It’s not just municipalities that can work against preventing attacks. A 2017 paper by the nonprofit policy group Counter Extremism Project (CEP) suggests that tech companies can also do more. The paper points to YouTube in particular, which has failed to prevent a lot of propaganda on its site—YouTube has responded by ramping up AI efforts to flag and remove videos inciting violence.

"Following the New York attack that occurred a few months ago, we discovered pieces of ISIS and Al-Qaeda propaganda online encouraging these types attacks,” CEP's senior research analyst Josh Lipowsky told VICE. “For an example, there was an ISIS video clip the encourage[d] truck attacks." Companies like YouTube should be more “proactive,” he said, in monitoring for this sort of content and removing it.

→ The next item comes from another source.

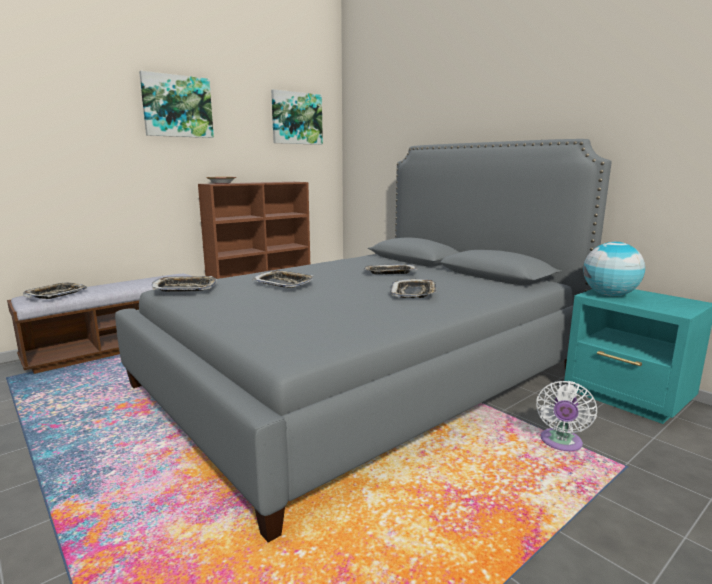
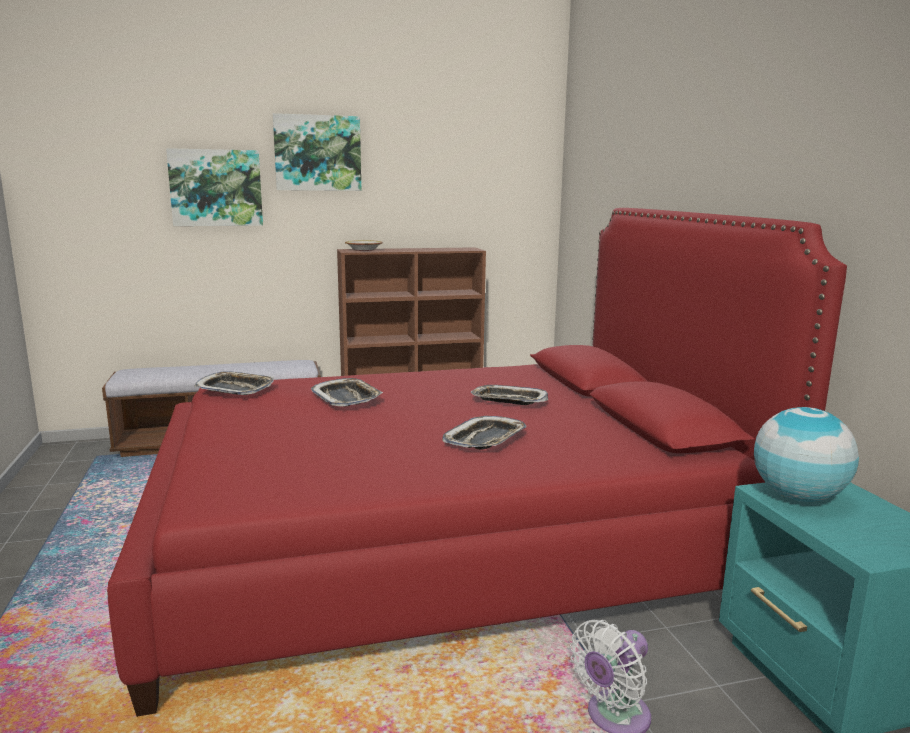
camera: 25 degrees right, 0 degrees up
(56, 294) = (153, 372): tray -> none
(296, 118) = (486, 160): picture -> picture (216, 188)
(363, 377) = (444, 540): grey bed -> red bed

Lipowsky said that there are programs that are designed to identify extremist content and that he believes the companies can be much more active in monitoring by using keywords and following up on reports, and tracing videos back to remove them at the source.

Of course, as we’ve seen in Toronto, the attacks aren’t always Islamist in nature. In 2017, Darren Osborne drove a rented van into a group worshippers outside of Finsbury Park mosque in London, killing one and injuring eight. Prosecutors argued at the time that Osborne was “brainwashed” by far-right wing propaganda and wanted to kill Muslims with the vehicle. (He was found guilty of first degree murder in early 2018.) Furthermore, in Charlottesville last summer, a white nationalist used a black Dodge Challenger to run down anti-racist protesters, killing one.

Minassian remains in custody and Toronto is determined to carry on in the face of one of the worst mass killings in Canadian history. As for vehicular attacks, “I think we'll see a lot more of this,” said Amarasingam. Local authorities and cities, he added, will need to find new ways to protect their residents. “But it is going to be very difficult.”